Did You Get Your Money’s Worth from Congress Last Week?

Money's Worth | April 30, 2012

Did you get your Money’s Worth from Congress Last Week? 

Both chambers were in last week and worked on significant pieces of legislation. Despite a veto threat, the House passed a bill that would keep college graduates’ student loan interest rates from doubling (which is slated to happen this summer). President Obama opposes the bill because it pays for the lowered interest rates by defunding portions of the 2010 health care law. The Congressional Budget Office says, because of reductions in health care spending, the bill would save taxpayers $6 billion over five years.

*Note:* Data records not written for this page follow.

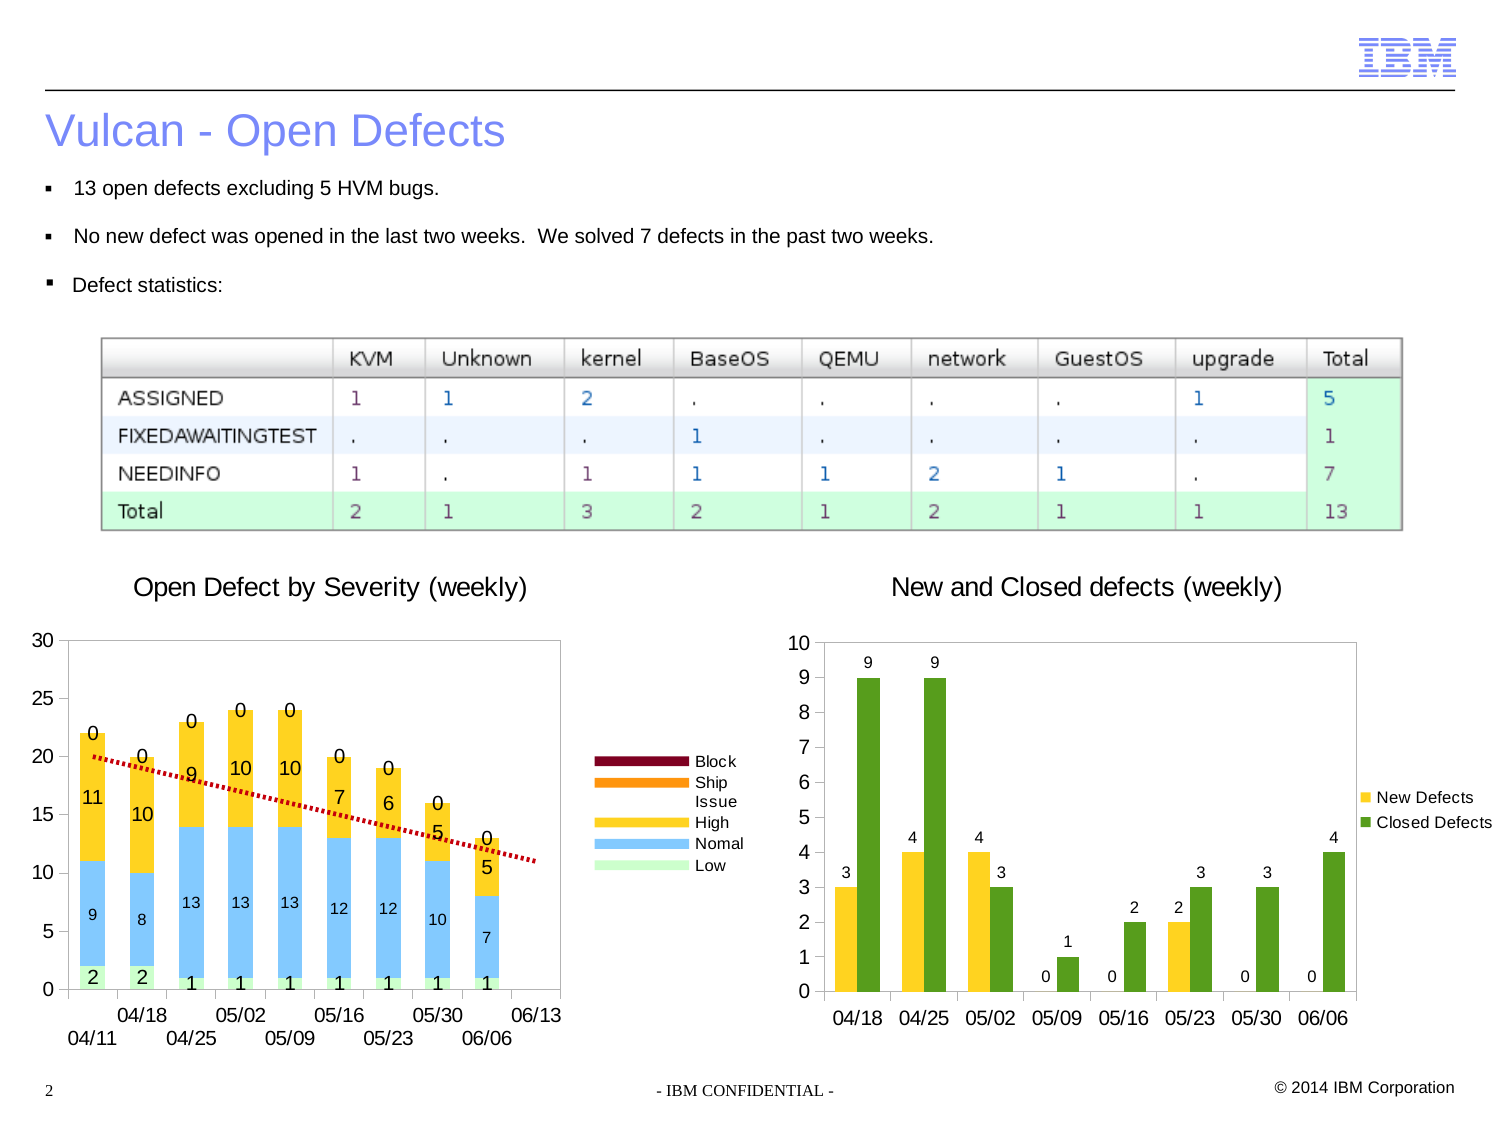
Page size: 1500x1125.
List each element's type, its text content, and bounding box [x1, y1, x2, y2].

list 13 open defects excluding 5 HVM bugs. No new defect was opened in the last two weeks. We solved 7 defects in the past two weeks. Defect statistics: [30, 169, 1430, 307]
picture [1359, 37, 1456, 77]
picture [98, 333, 1408, 536]
chart [5, 553, 1500, 1069]
title Vulcan - Open Defects [30, 97, 1456, 203]
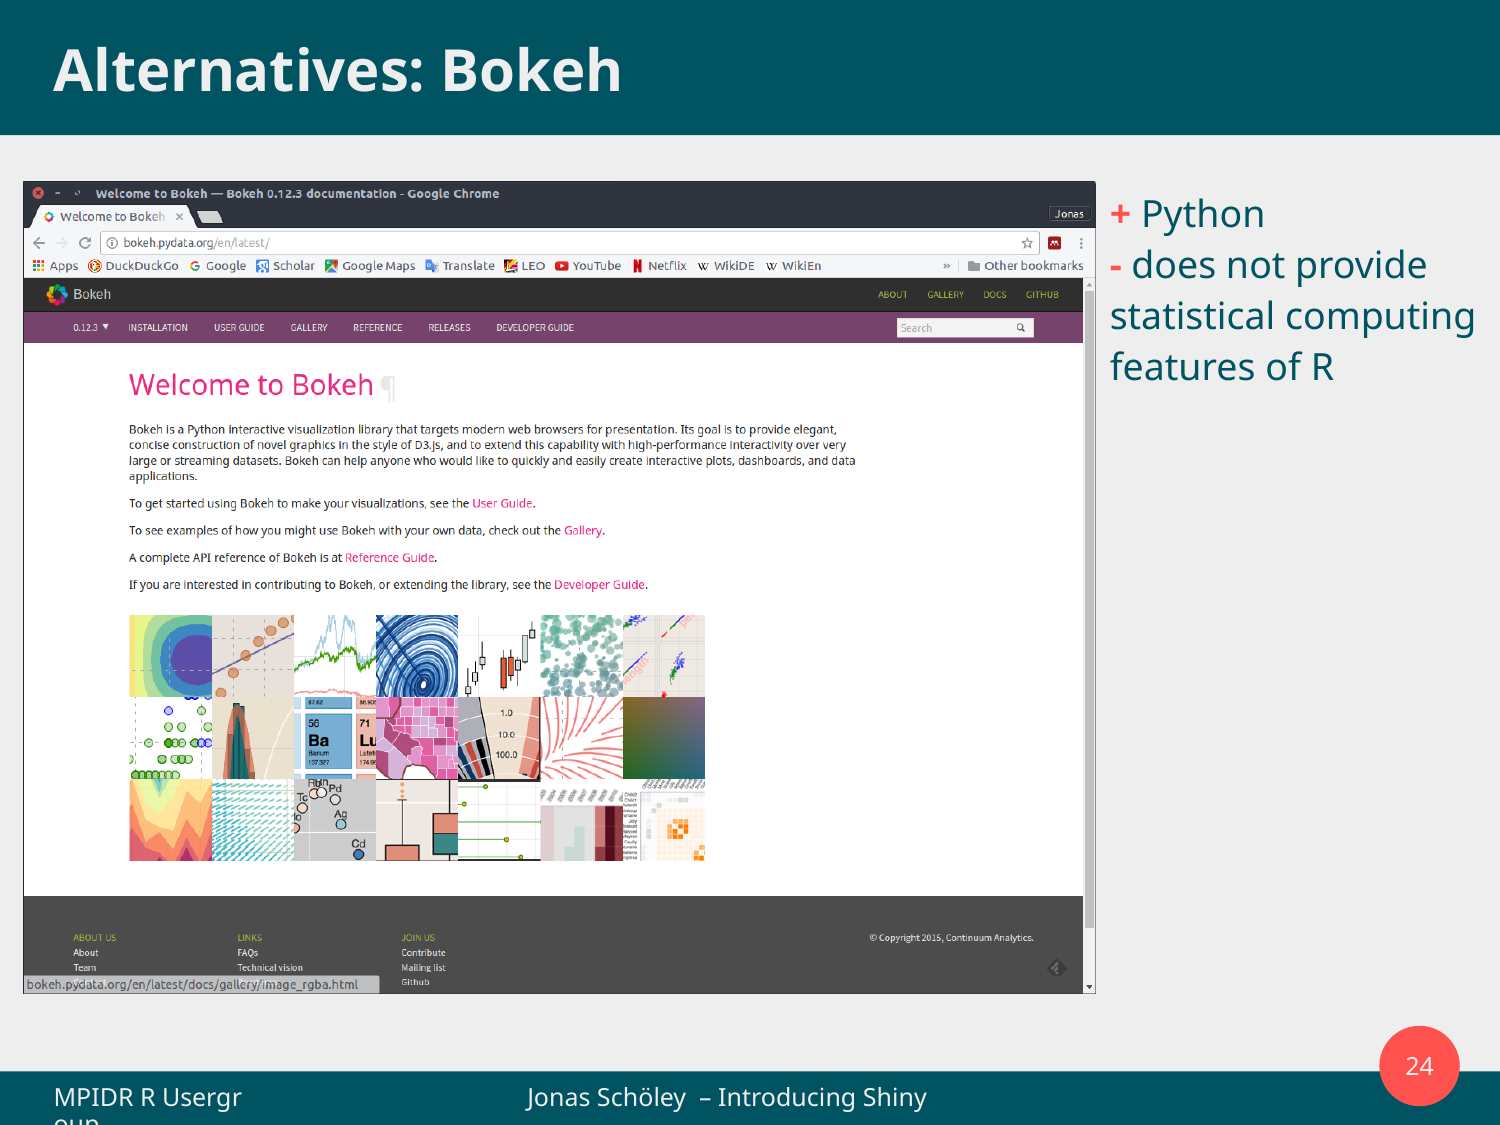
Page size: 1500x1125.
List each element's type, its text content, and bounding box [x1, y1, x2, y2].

picture [23, 181, 1096, 994]
text_box + Python - does not provide statistical computing features of R [1095, 180, 1500, 394]
title Alternatives: Bokeh [53, 0, 1447, 141]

The Senate’s action focused on a bill to reform the U.S. Postal Service. As Government Executive magazine explains the legislation, “allows the agency to offer buyout and early retirement incentives to 100,000 employees, switches to five-day delivery if officials cannot come up with other cost savings within two years, and restructures a requirement that the Postal Service prefund its retirement health benefits with more than $5 billion annually.” The Congressional Budget Office estimates the legislation will cost more than $14.3 billion over five years.

Check below for more on last week’s House and Senate action.

What you paid

Last week taxpayers spent roughly $100 million on Congress.

Salaries of Members of Congress and their allowances/week:

Speaker of the House: $223,500/52 = $4,299

House and Senate Majority and Minority Leaders: ($193,400/52) x 4 = $14,877

Other Representatives and Senators: ($174,000/52) x 530 = $1,773,462

Average weekly budget for all House offices: ($1,446,009/52) x 435 = $2,096,421

Average weekly budget for all Senate offices: ($3,409,093/52) x 100 = $6,555,958

Non-salary money allocated for Congress: $4.656 billion/52 = $89,538,462


What you got

In addition to the legislation above, the House voted to approve five bills and resolutions that would cost taxpayers at least $397 million over five years:

  • H.R. 2096, Cybersecurity Enhancement Act of 2011. COST: $382 million over five years
  • H.R. 3523, To provide for the sharing of certain cyber threat intelligence and cyber threat information between the intelligence community and cybersecurity entities, and for other purposes. COST: $15 million over five years
  • H.R. 1038, To authorize the conveyance of two small parcels of land within the boundaries of the Coconino National Forest containing private improvements that were developed based upon the reliance of the landowners in an erroneous survey conducted in May 1960. COST: “Negligible” 
  • H.R. 3336, Small Business Credit Availability Act. COST: “Not … significant
  • H.R. 2517, To facilitate a land exchange involving certain National Forest System lands in the Inyo National Forest, and for other purposes. COST: “No net impact on the deficit

In additional to the U.S. Postal Service reform bill, the Senate also passed a reauthorization of the Violence Against Women Act. The Congressional Budget Office estimates the legislation will cost $2.2 billion over five years. The chamber also confirmed Brian C. Wimes and Gregg Jeffrey Costa to be U.S. district court judges.

As part of the debate on the Postal Service reform bill, the Senate rejected an amendment offered by Sen. Tom Coburn (R-OK) “to achieve long-term cost-savings by allowing the Postmaster General to reduce the postal workforce through mandatory retirements for eligible employees.”